To feed it some text, we first need to preprocess it like we did earlier, so let’s
create a little function for this:
- create preprocess texts function
- predict the next letter in some text


In [None]:
# preprocess texts
def preprocess(texts):
  X = np.array(tokenizer.texts_to_sequences(texts)) - 1
  return tf.one_hot(X, max_id)

In [None]:
# predict next letter
X_new = preprocess(["How are yo"])
Y_pred = model.predict_classes(X_new)
tokenizer.sequences_to_texts(Y_pred + 1)[0][-1] # 1st sentence, last char

'u'

We can
pick the next character randomly, with a probability equal to the estimated probability,
using TensorFlow’s tf.random.categorical() function. This will generate more
diverse and interesting text. The categorical() function samples random class indices,
given the class log probabilities (logits).
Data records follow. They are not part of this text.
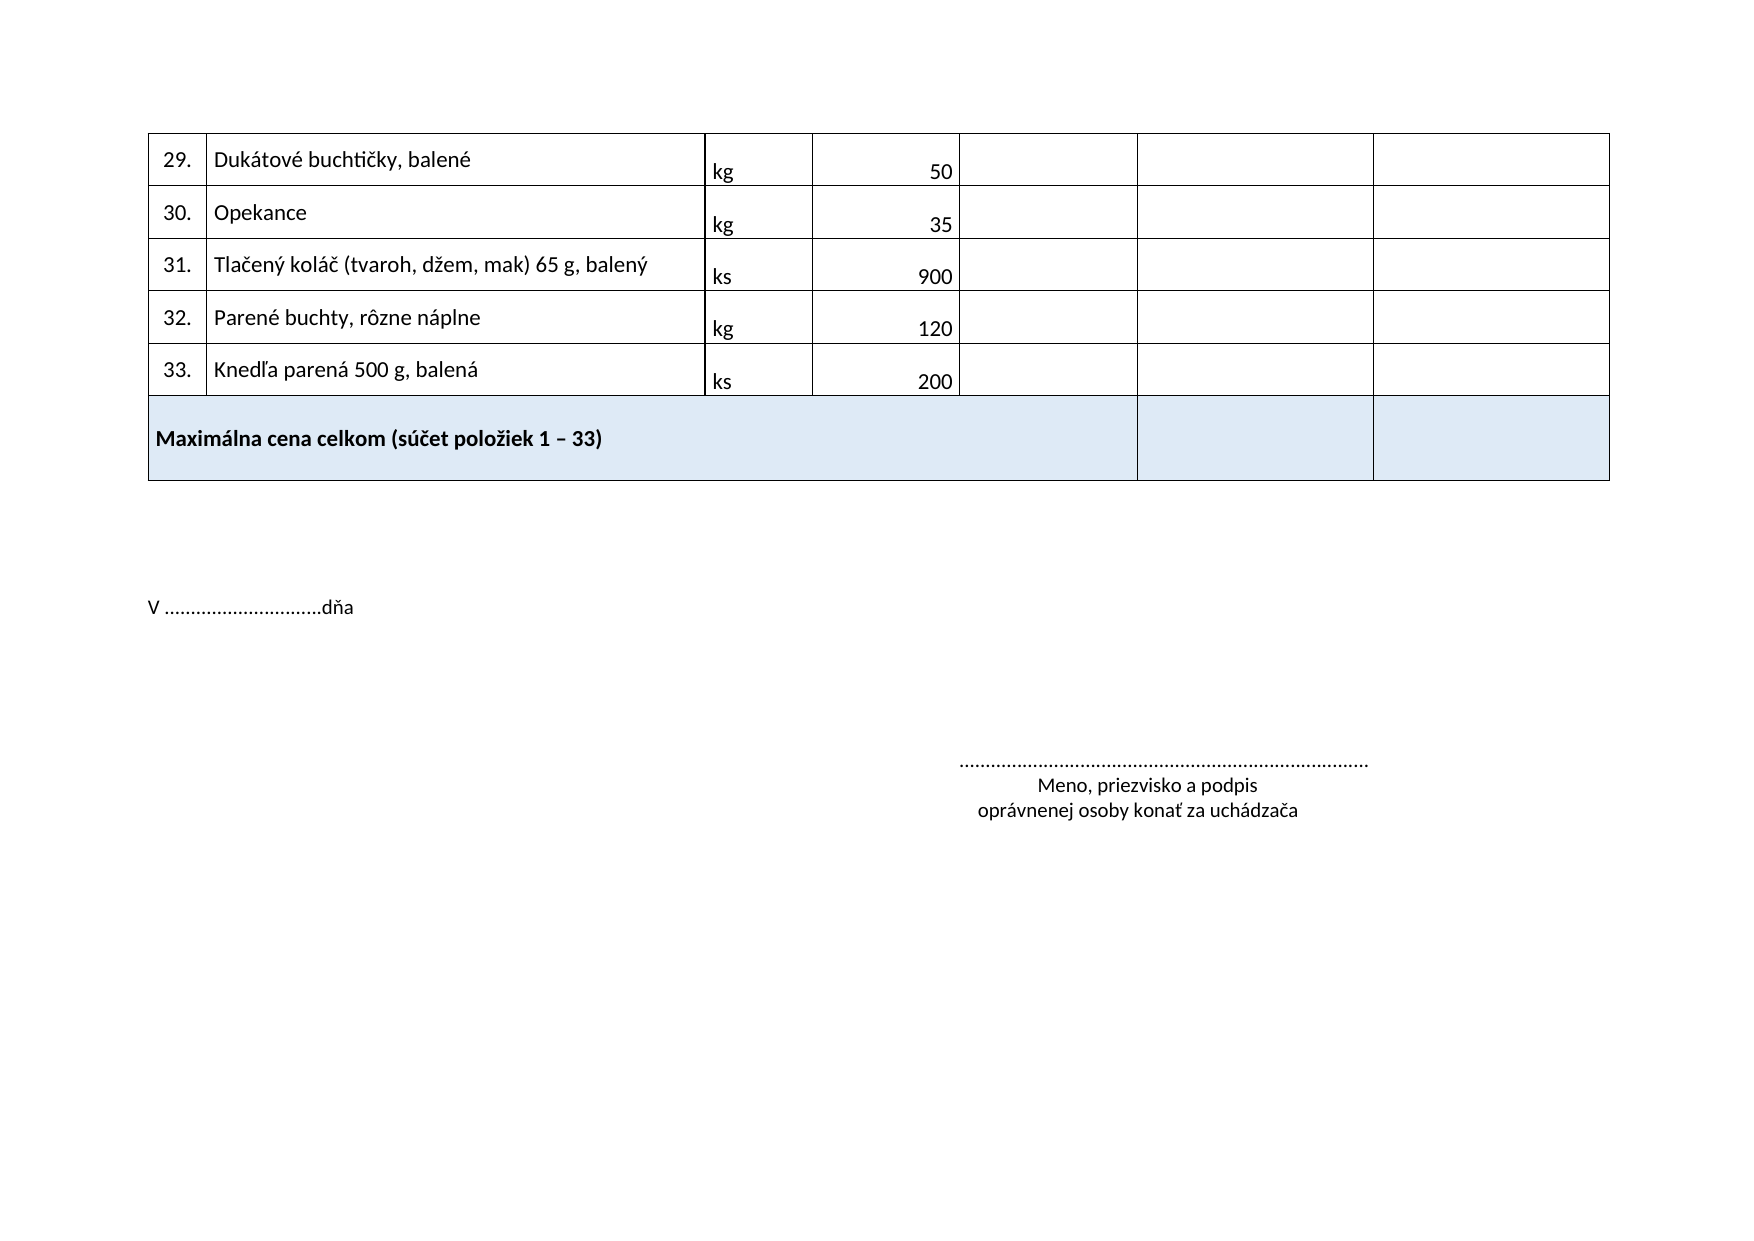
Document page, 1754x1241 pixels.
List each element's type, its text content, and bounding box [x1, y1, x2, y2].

table_cell [960, 134, 1137, 185]
table_cell 32. [149, 291, 206, 342]
table_cell 200 [813, 344, 959, 395]
table_cell [960, 291, 1137, 342]
table_cell [1374, 134, 1609, 185]
text .............................................................................. [885, 747, 1606, 772]
table_cell [960, 186, 1137, 238]
table_cell [1138, 239, 1373, 290]
table_cell 120 [813, 291, 959, 342]
text Meno, priezvisko a podpis [148, 772, 1606, 798]
table_cell 50 [813, 134, 959, 185]
table_cell 35 [813, 186, 959, 238]
table_cell Maximálna cena celkom (súčet položiek 1 – 33) [149, 396, 1137, 480]
table_cell kg [706, 291, 812, 342]
table_cell 30. [149, 186, 206, 238]
table_cell kg [706, 186, 812, 238]
table_cell [960, 344, 1137, 395]
table_cell Dukátové buchtičky, balené [207, 134, 704, 185]
table_cell [960, 239, 1137, 290]
table_cell [1138, 186, 1373, 238]
table_cell Knedľa parená 500 g, balená [207, 344, 704, 395]
table_cell 31. [149, 239, 206, 290]
table_cell 900 [813, 239, 959, 290]
text V ..............................dňa [148, 594, 1606, 620]
table_cell [1138, 291, 1373, 342]
table_cell [1374, 186, 1609, 238]
table_cell [1374, 396, 1609, 480]
table_cell Tlačený koláč (tvaroh, džem, mak) 65 g, balený [207, 239, 704, 290]
table_cell ks [706, 239, 812, 290]
table_cell [1138, 344, 1373, 395]
table_cell 29. [149, 134, 206, 185]
table_cell [1138, 396, 1373, 480]
table_cell [1374, 239, 1609, 290]
table_cell Parené buchty, rôzne náplne [207, 291, 704, 342]
table_cell [1374, 291, 1609, 342]
table_cell Opekance [207, 186, 704, 238]
table_cell ks [706, 344, 812, 395]
table_cell [1138, 134, 1373, 185]
table_cell kg [706, 134, 812, 185]
table_cell [1374, 344, 1609, 395]
text oprávnenej osoby konať za uchádzača [885, 798, 1606, 823]
table_cell 33. [149, 344, 206, 395]
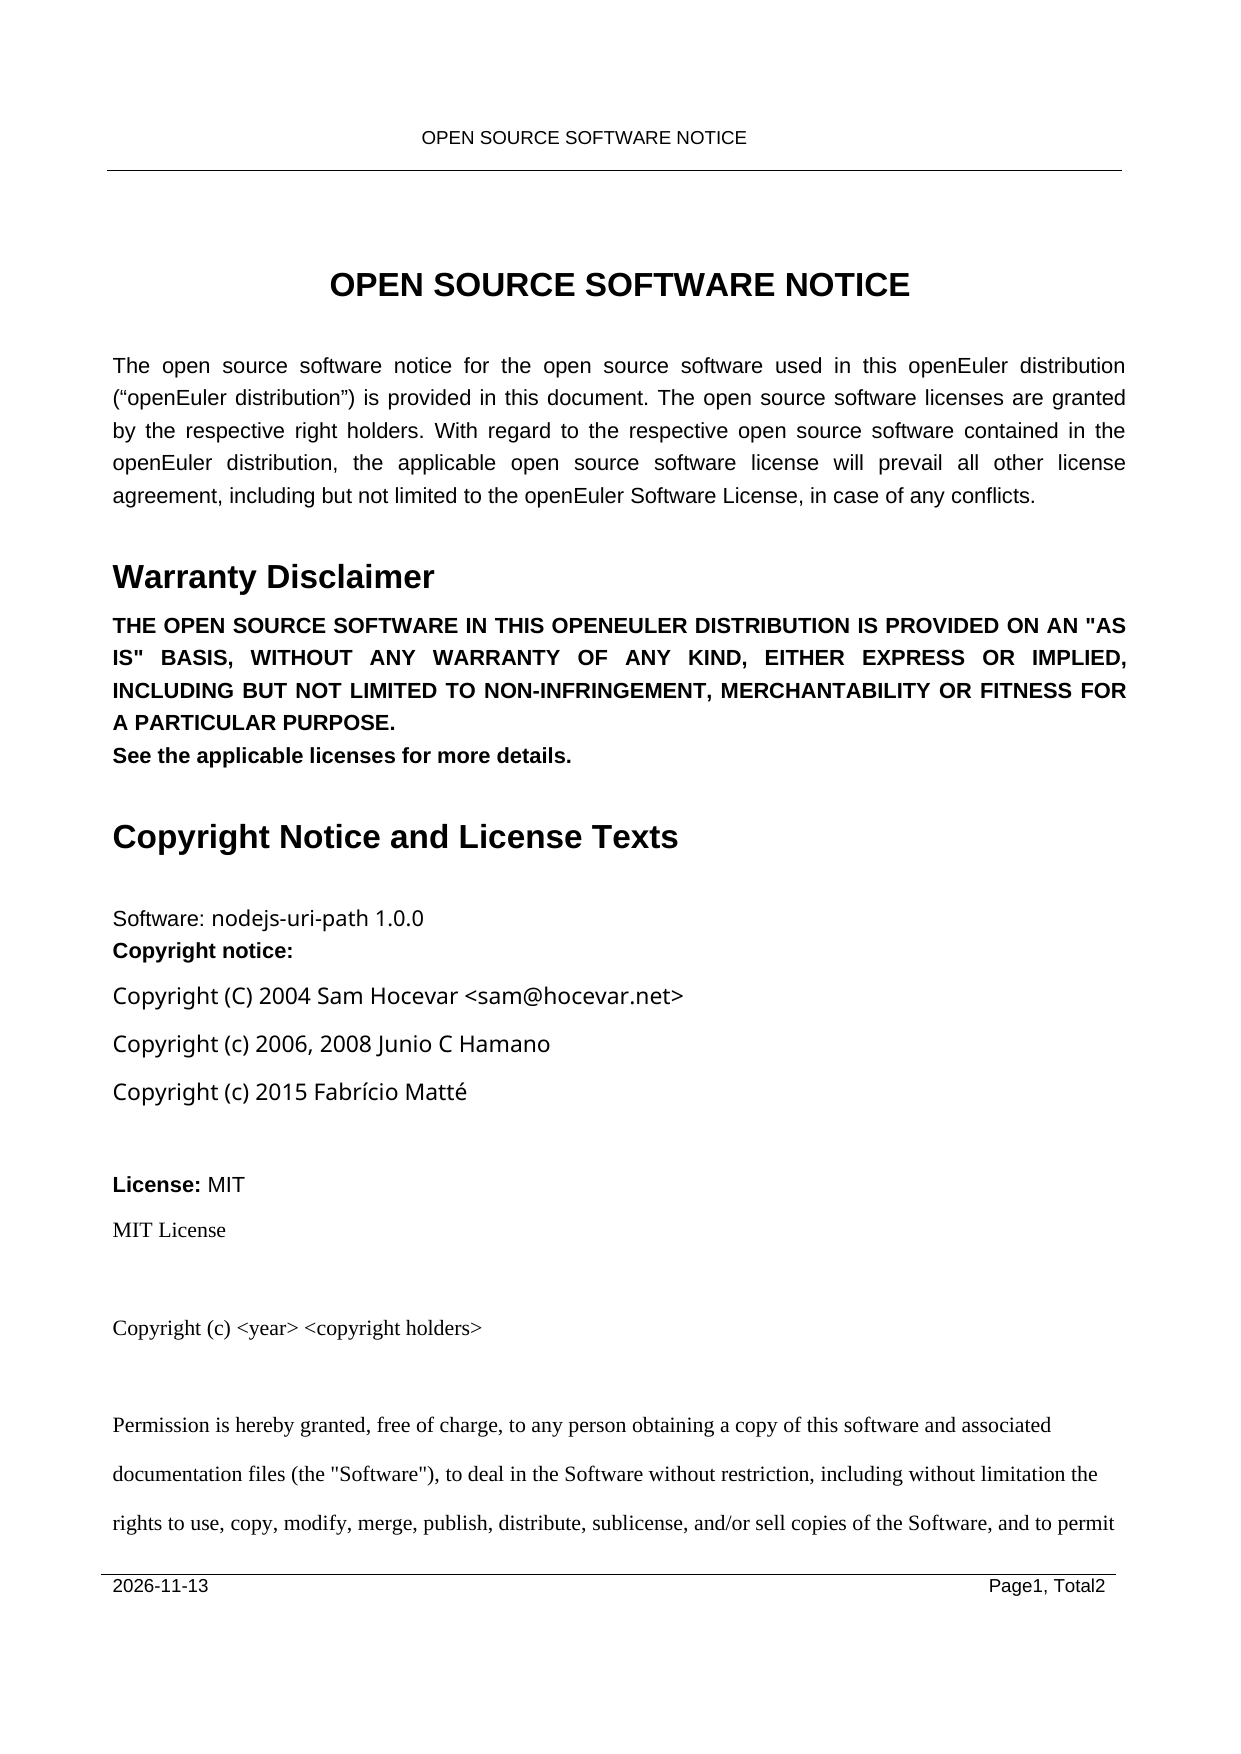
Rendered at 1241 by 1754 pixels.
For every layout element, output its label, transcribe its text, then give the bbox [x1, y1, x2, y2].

text OPEN SOURCE SOFTWARE NOTICE [112, 251, 1128, 316]
text Copyright (c) 2015 Fabrício Matté [112, 1075, 1128, 1108]
text Copyright notice: [112, 934, 1128, 966]
text License: MIT [112, 1168, 1128, 1201]
text THE OPEN SOURCE SOFTWARE IN THIS OPENEULER DISTRIBUTION IS PROVIDED ON AN "AS IS" BASIS, WITHOUT ANY WARRANTY OF ANY KIND, EITHER EXPRESS OR IMPLIED, INCLUDING BUT NOT LIMITED TO NON-INFRINGEMENT, MERCHANTABILITY OR FITNESS FOR A PARTICULAR PURPOSE. See the applicable licenses for more details. [112, 609, 1128, 771]
text Copyright (C) 2004 Sam Hocevar <sam@hocevar.net> [112, 979, 1128, 1012]
text Copyright (c) 2006, 2008 Junio C Hamano [112, 1027, 1128, 1060]
text Software: nodejs-uri-path 1.0.0 [112, 901, 1128, 934]
text Copyright Notice and License Texts [112, 804, 1128, 869]
text The open source software notice for the open source software used in this openEuler distribution (“openEuler distribution”) is provided in this document. The open source software licenses are granted by the respective right holders. With regard to the respective open source software contained in the openEuler distribution, the applicable open source software license will prevail all other license agreement, including but not limited to the openEuler Software License, in case of any conflicts. [112, 349, 1128, 511]
text Warranty Disclaimer [112, 544, 1128, 609]
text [112, 1214, 1128, 1539]
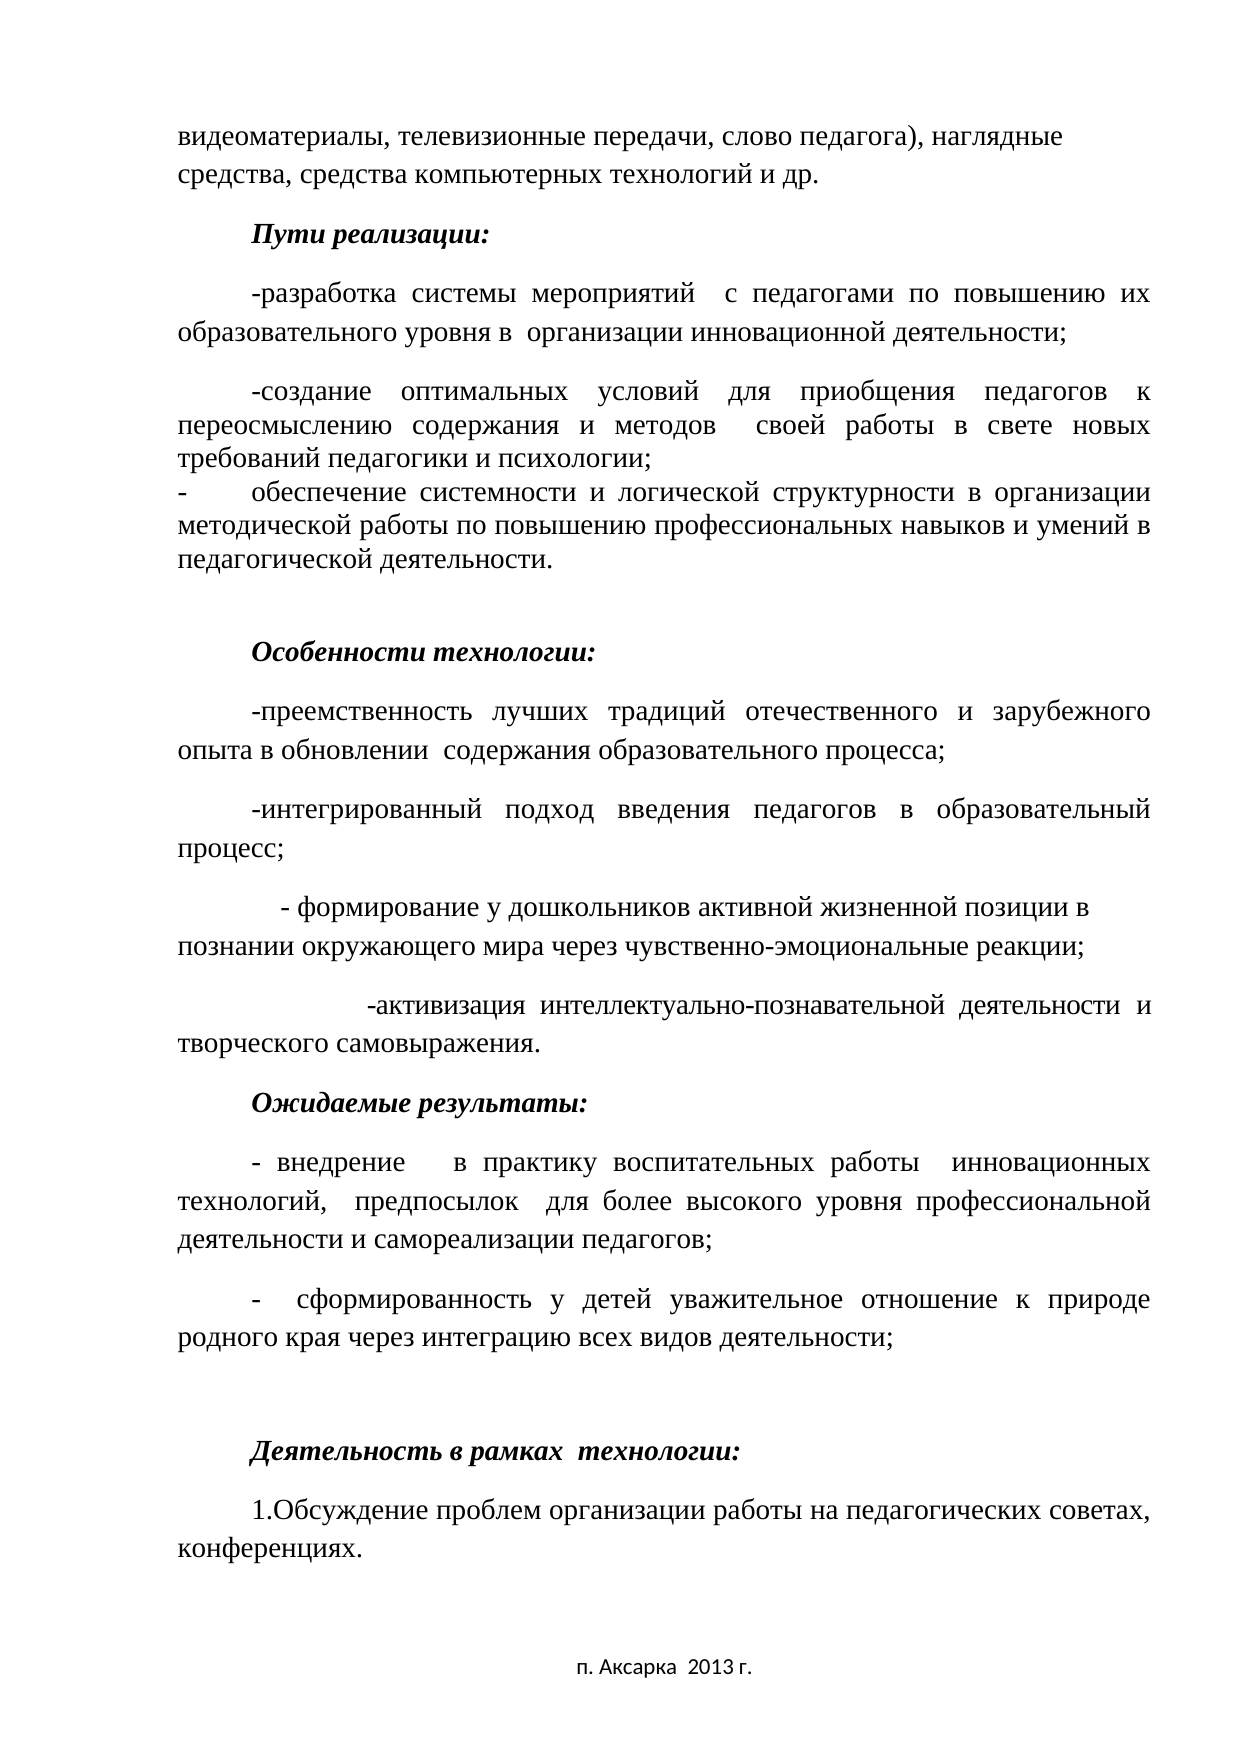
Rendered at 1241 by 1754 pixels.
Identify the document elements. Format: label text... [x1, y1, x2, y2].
To have more control over the diversity
of the generated text, we can divide the logits by a number called the temperature,
which we can tweak as we wish: a temperature close to 0 will favor the highprobability
characters, while a very high temperature will give all characters an equal
probability. The following next_char() function uses this approach to pick the next
character to add to the input text:
- use the next char() function to pick the next character to add to the input text
- pick next character randomly using tf random categorical() function
- write a function that will repeatedly call the next_char()to get the next character and append it to the given text

In [None]:
# function to pick next character
def next_char(text, temperature=1):
  X_new = preprocess([text])
  y_proba = model.predict(X_new)[0, -1:, :]
  rescaled_logits = tf.math.log(y_proba) / temperature
  char_id = tf.random.categorical(rescaled_logits, num_samples=1) + 1
  return tokenizer.sequences_to_texts(char_id.numpy())[0]

In [None]:
# function to call the nex_char() function
def complete_text(text, n_chars=50, temperature=1):
  for _ in range(n_chars):
    text += next_char(text, temperature)
  return text

**We are now ready to generate some test**
- print complete_text 't' temperature=0.2
- print complete_text('w' temperature=1
- prnt complete_text 'w' temperature=2

In [None]:
print(complete_text("t", temperature=0.2))

the death,
and you mayor me with the consure of the


In [None]:
print(complete_text("w", temperature=1))

ward seart.

rovell
of traitorous his drazentpent m


In [None]:
print(complete_text("w", temperature=2))

wel hase?

?gloucester:
valg deain rulk-your hisnda


#### **Summary**
From the results above, it appears that our texts works best with temperatures close to 1.To generate
more convincing text, you could try using more GRU layers and more neurons per
layer, train for longer, and add some regularization (for example, you could set recur
rent_dropout=0.3 in the GRU layers). Moreover, the model is currently incapable of
learning patterns longer than n_steps, which is just 100 characters.